Mathilde Panot : « Un gouvernement menteur »
La présidente du groupe LFI à l'Assemblée nationale, Mathilde Panot, a réagi avec virulence ce mardi sur les ondes de franceinfo. « Nous refusons de banaliser le recours au passage en force », a-t-elle déclaré, promettant une motion de censure. « Nous le censurerons », a-t-elle martelé, accusant le gouvernement de manque de légitimité.
« Nous avons proposé au groupe communiste, mais aussi au groupe écologiste, de la déposer avec nous, ce qui devrait probablement se faire. »
Une alliance inédite se dessine à gauche, alors que l'écologiste Sandrine Rousseau avait déjà annoncé son soutien à une motion de censure en cas d'utilisation du 49.3.
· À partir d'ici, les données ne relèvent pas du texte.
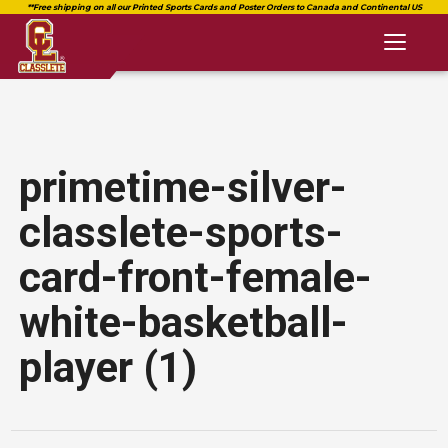
Toggl
naviga
primetime-silver-
classlete-sports-
card-front-female-
white-basketball-
player (1)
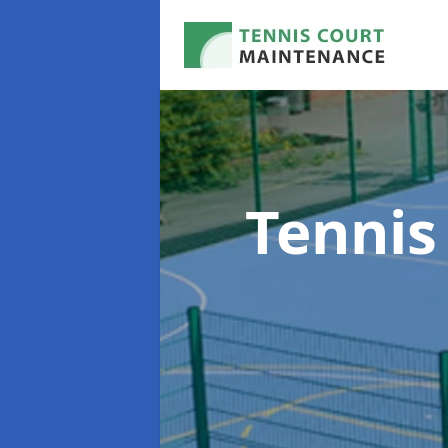
Tennis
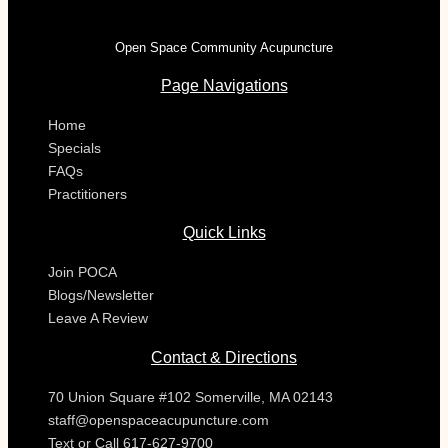
Open Space Community Acupuncture
Page Navigations
Home
Specials
FAQs
Practitioners
Quick Links
Join POCA
Blogs/Newsletter
Leave A Review
Contact & Directions
70 Union Square #102 Somerville, MA 02143
staff@openspaceacupuncture.com
Text or Call 617-627-9700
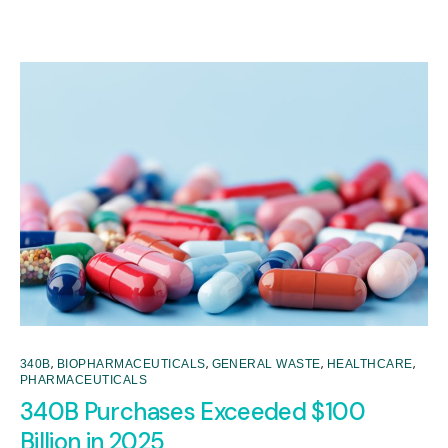
,
,
,
,
340B
BIOPHARMACEUTICALS
GENERAL WASTE
HEALTHCARE
PHARMACEUTICALS
340B Purchases Exceeded $100
Billion in 2025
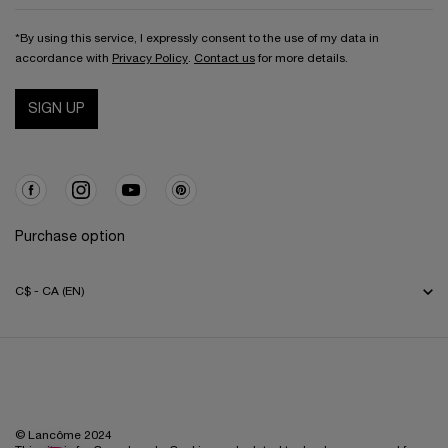
*By using this service, I expressly consent to the use of my data in
accordance with
Privacy Policy
.
Contact us
for more details.
SIGN UP
Purchase option
C$ - CA (EN)
© Lancôme 2024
Un budget contesté dans un contexte de crise des finances publiques
L'engagement de la responsabilité du gouvernement intervient dans un climat politique tendu, marqué par des divisions au sein de la majorité présidentielle. Les critiques portent sur les mesures d'austérité prévues, jugées insuffisantes par l'opposition et une partie de la société civile.
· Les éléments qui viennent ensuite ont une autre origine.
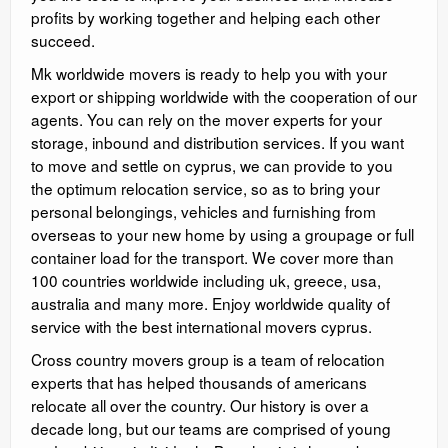
profits by working together and helping each other
succeed.
Mk worldwide movers is ready to help you with your
export or shipping worldwide with the cooperation of our
agents. You can rely on the mover experts for your
storage, inbound and distribution services. If you want
to move and settle on cyprus, we can provide to you
the optimum relocation service, so as to bring your
personal belongings, vehicles and furnishing from
overseas to your new home by using a groupage or full
container load for the transport. We cover more than
100 countries worldwide including uk, greece, usa,
australia and many more. Enjoy worldwide quality of
service with the best international movers cyprus.
Cross country movers group is a team of relocation
experts that has helped thousands of americans
relocate all over the country. Our history is over a
decade long, but our teams are comprised of young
Du côté de la droite, les réactions sont mitigées. Certains élus LR dénoncent une dérive technocratique, tandis que le Rassemblement National appelle à une mobilisation contre le « mépris démocratique ».
La gauche unie contre le 49.3
La motion de censure déposée par LFI pourrait être soutenue par les communistes et les écologistes, selon les déclarations de Mathilde Panot. Une telle alliance renforcerait la pression sur le gouvernement, déjà fragilisé par des sondages défavorables.
« Ce gouvernement a perdu sa crédibilité », poursuit Mathilde Panot, rappelant que le 49.3 avait été utilisé à plusieurs reprises sous les précédents mandats, alimentant un sentiment de défiance envers les institutions.
Un enjeu pour 2027
Cette crise politique intervient alors que les partis préparent leurs stratégies pour les élections de 2027. La gauche espère capitaliser sur ce rejet du 49.3 pour renforcer son unité, tandis que la majorité présidentielle tente de limiter les dégâts.
Dans les rangs gouvernementaux, on assure que le budget est nécessaire à la stabilité des finances publiques, mais l'opposition y voit une manœuvre pour contourner le débat démocratique.